Quarantine checks are being carried out on 'just 3% of arrivals' in UK

Quarantine checks are being carried out on ‘just 3% of arrivals’ in UK amid questions over delay in demanding negative tests before travelling

  • Labour analysis shows quarantine checks reaching just three per cent of arrivals
  • The shadow home secretary Nick Thomas-Symonds has written to Priti Patel 
  • Mr Thomas-Symonds said quarantine system leaves UK ‘defenceless’ to variants
  • Comes as ministers consider roll out of negative test requirement for travellers 

Just three in every 100 people arriving in the UK are being checked to see if they are complying with quarantine, according to Labour analysis, as ministers prepare to require negatives tests before travelling. 

Shadow home secretary Nick Thomas-Symonds has written to Priti Patel to demand ‘an urgent review and improvement plan of quarantine arrangements’. 

He claimed the current system of checking up on only a fraction of people is leaving the UK ‘defenceless and completely exposed’ to importing coronavirus variants.

It came after Boris Johnson said last night that the Government will be bringing in measures to ensure people arriving in the UK have been tested. 

But the imposition of a third national lockdown has prompted growing calls for immediate action and questions over why a requirement for a negative test before arrival in the UK has not already been introduced. 

Shadow home secretary Nick Thomas-Symonds has written to Priti Patel to demand urgent improvement to the travel quarantine programme

Labour analysis suggested three in every 100 UK arrivals are checked to ensure they are complying with quarantine measures  

Mr Thomas-Symonds said Labour analysis of Government data suggested just three per cent of arrivals expected to quarantine in England and Northern Ireland were successfully contacted by compliance checkers in the summer.

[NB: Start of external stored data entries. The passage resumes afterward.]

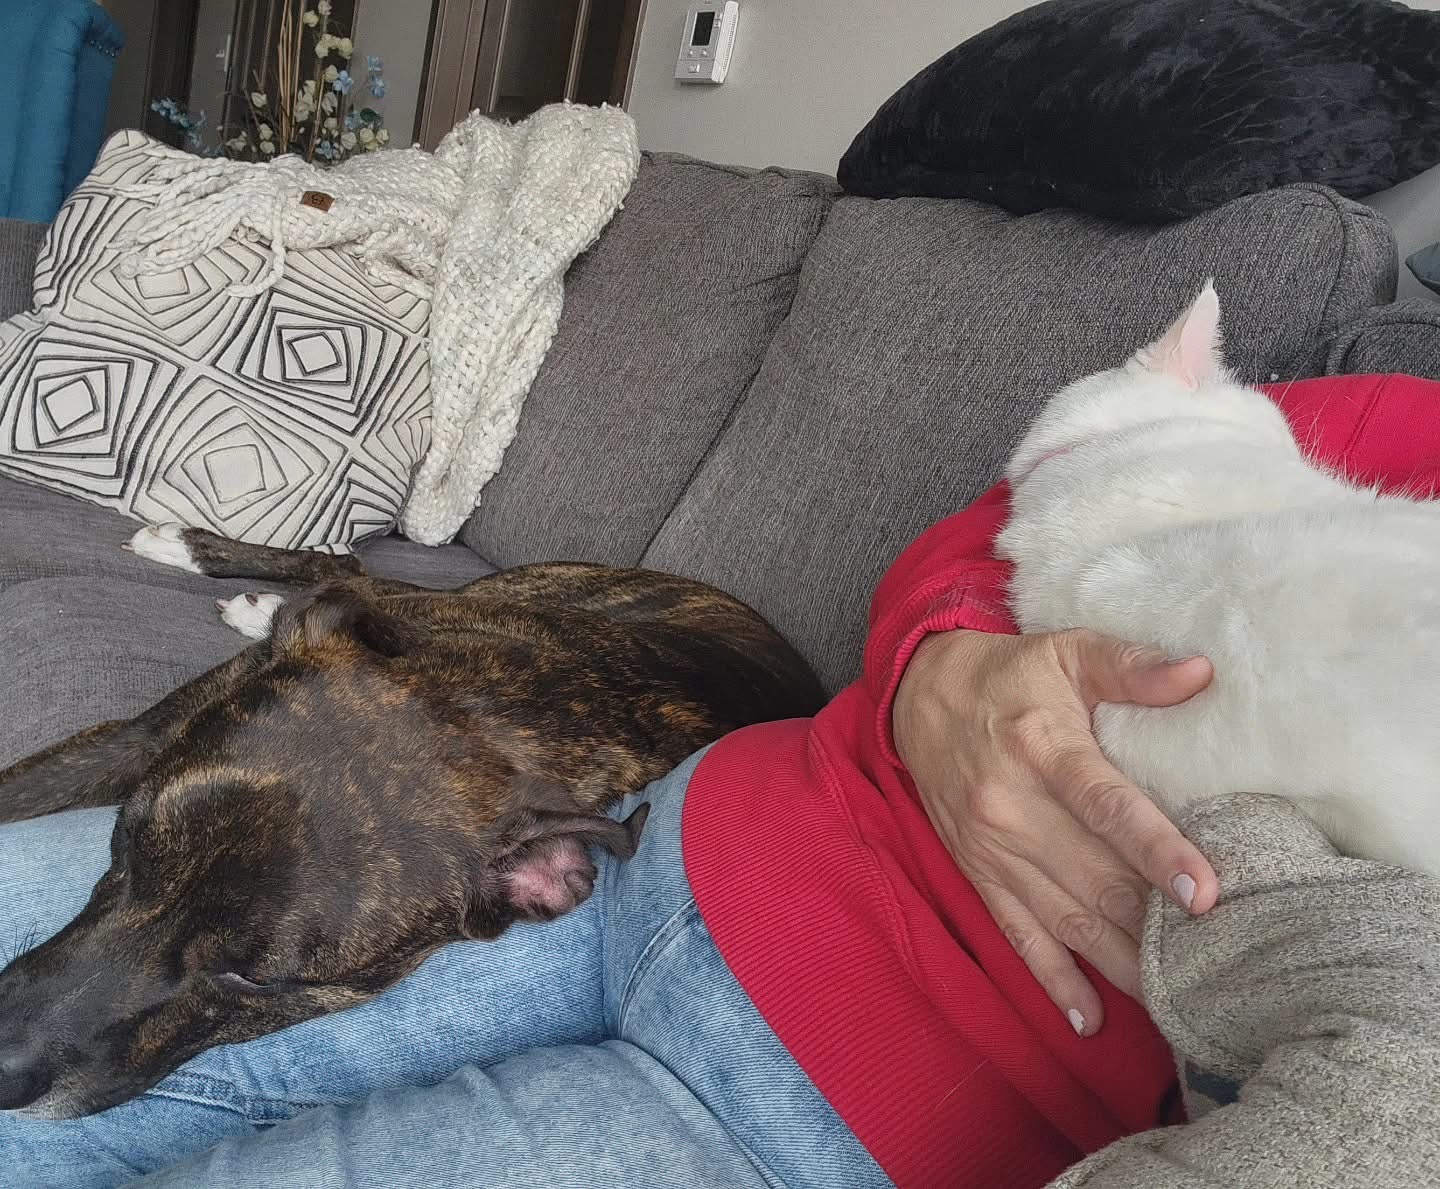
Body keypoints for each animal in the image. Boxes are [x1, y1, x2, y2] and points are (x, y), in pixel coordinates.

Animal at [0, 527, 824, 1119]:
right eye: (128, 840)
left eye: (252, 978)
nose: (3, 1064)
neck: (483, 713)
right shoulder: (134, 740)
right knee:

He said the Government’s Isolation Assurance Service, tasked with ensuring quarantine compliance, did not contact more than 1.9 million of the two million passengers spot checked by Border Force between June and September. 

In a letter to the Home Secretary, Mr Thomas-Symonds said the numbers were ‘deeply concerning’ and demonstrate that ‘efforts to track, trace and isolate cases coming into the UK have been completely undermined’. 

He said: ‘The lack of a robust quarantine system as a result of shortcomings from the Government mean that it is virtually impossible to keep a grip on this spread or other variants that may come from overseas, leaving the UK defenceless, and completely exposed, with the nation’s doors unlocked to further COVID mutations. 

The Labour frontbencher said there must be ‘an urgent review and improvement plan of quarantine arrangements’ rolled out as soon as possible.

The calls for action come amid growing concerns over a variant of the disease discovered in South Africa.

The Home Office defended its ‘stringent measures’, and pointed to its move to stop direct flights from South Africa to the UK. 

A Government spokesman said: ‘The figures in this letter are inaccurate. Border Force have conducted more than three million spot checks and PHE (Public Health England) have been contacting a further 1,500 people each day.

‘We are determined to reduce the spread of coronavirus. Our stringent measures, such as compulsory Passenger Locator Forms and spot checks both at the border and during quarantine periods, have seen a high level of compliance.’ 

Mr Johnson told a Downing Street press conference last night that the Government will be ‘bringing in measures to ensure that we test people coming into this country and prevent the virus from being readmitted’. 

Ministers are understood to be considering introducing a requirement for international arrivals to have a negative coronavirus test before travelling to Britain in order to tackle surging cases. Hauliers would be exempt.

Currently arrivals into England from nations that are not exempted under the travel corridor programme must isolate for 10 days.

But under the test and release scheme introduced in December, this can be shortened if they have a private test five days after their departure and it comes back negative.

During the first lockdown, the Government argued against introducing border restrictions while the prevalence was so high in the UK, with experts arguing it would do little to bring down infection rates.

However, a quarantine period was introduced in June after the first peak and when cases were more under control.